Rob, I'm sure you have some more stuff on the credit side.
Rob:
I'm going to second yours entirely. As part of our underwriting process, we do uncover a lot of information. Some information you may not think is public but it really is. Then we like to kind of dig and find out as much as possible between ourselves and the banks just so that they have a full picture. We don't want to put something out there that is either patently false or something that got missed that causes an issue later on.
The biggest thing right now is with PPP and the EIDL loans. The disclosure of that is not always forthcoming. But it's something that the more information that we have, if we have it up front, we can very, very easily either exploit it away or really say, "Hey, this isn't as big as a deal."
For me, red flags are always going to be disclosures, but that doesn't necessarily stop you from seeking financing. It's a matter of scale and magnitude as well as just a few standard things, bankruptcies. Now if they were 20 years ago, not that big of a deal. If they were last year, that might be a bigger deal.
Mike:
Right.
Jayne:
Or multiple.
Rob:
Yes.
Jayne:
And I would say as long as you disclose it, a lot of times it can be something that we can work through. But it's when you don't tell us that causes the problem.
Mike:
That makes sense. Yeah. Like you said, it goes back to your trying to hide something. You're being a little deceptive. You're trying to not be fully transparent in who you are because it's important. Look, somebody's giving you money and there's an expectation that that money gets paid back, and you have not only a responsibility to SkyView but you have a responsibility to the bank that's making the loan to make sure that they get their money back. It affects the entire system.

- _ENTRIES SHOWN_
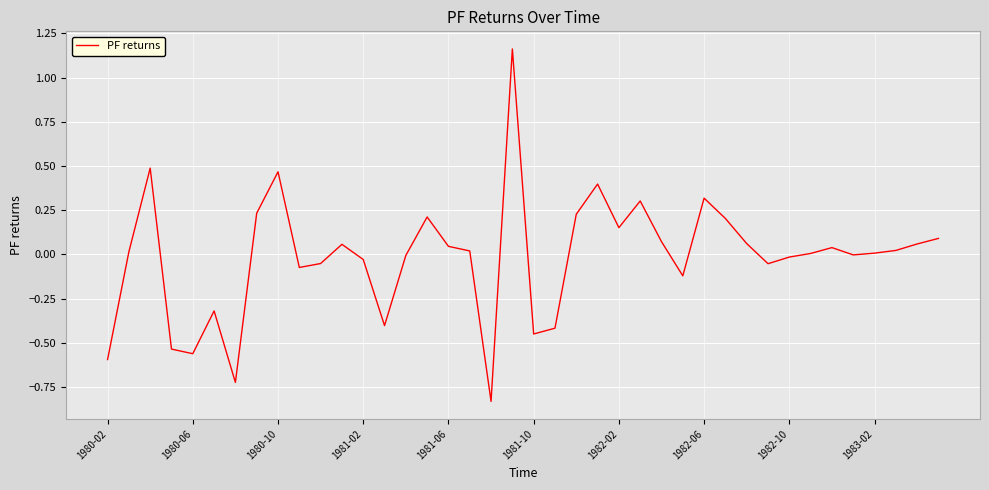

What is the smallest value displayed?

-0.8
==
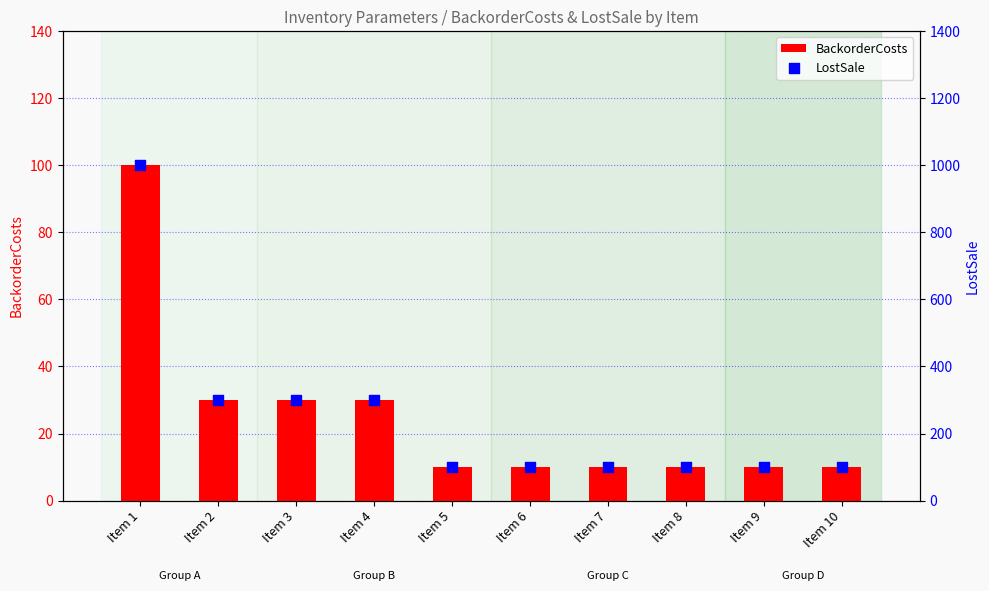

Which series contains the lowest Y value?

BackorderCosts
---
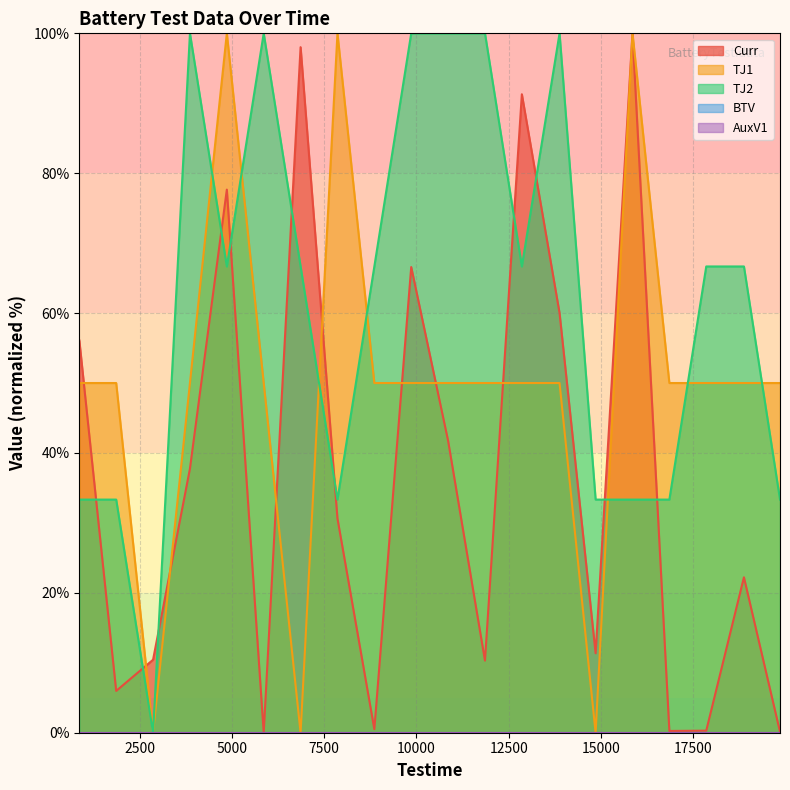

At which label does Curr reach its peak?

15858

- _PROBLEM TO WORK ON_
Pick up the conversation about disclosure in loan underwriting and continue it from where it stops.

- _TASK RESPONSE_
Rob:
Absolutely, and it's something that we like to match up. Each customer that comes in, we like to match them up with a bank that is not only there for their current transaction but is going to be a partner long term. Now starting that partnership off giving maybe not full information is not a good way to start building that relationship.
Mike:
Yeah, yeah. I think that's true in every area of life, right?
Rob:
Yup.
Mike:
Don't try to [inaudible 00:21:34] hides them. So maybe this is a little bit different or maybe this is the same question. But let's say a firm is through the primary stages. You've kind of evaluated, "Okay. Everything looks good." They're moving along in the approval process. What might kill an RIA lending deal? Are there behaviors or things that you would see through the underwriting process maybe to get a little further along that would stop it? I had talked to a CEO of a lender years ago, and he said, "Look, we look at everything. We look at not only the business but we go into their personal bank and transaction history." And believe it or not, one of the things that their deal stoppers is if they see any transactions at casinos or online betting, they're like, "Look, man." While it's legal, it's a deal killer for them. They don't want to be giving money to people who may have a chronic gambling problems.
Are there any things that kill a deal late stage?
Rob:
Yeah. From the banking side, I completely understand the casino or online gambling. That typically is a very large red flag. Not only is it [inaudible 00:22:39] but just across the board. Sorry. If you like to gamble, that's totally fine. Just try and do it [crosstalk 00:22:45]-
Mike:
Do it with your money.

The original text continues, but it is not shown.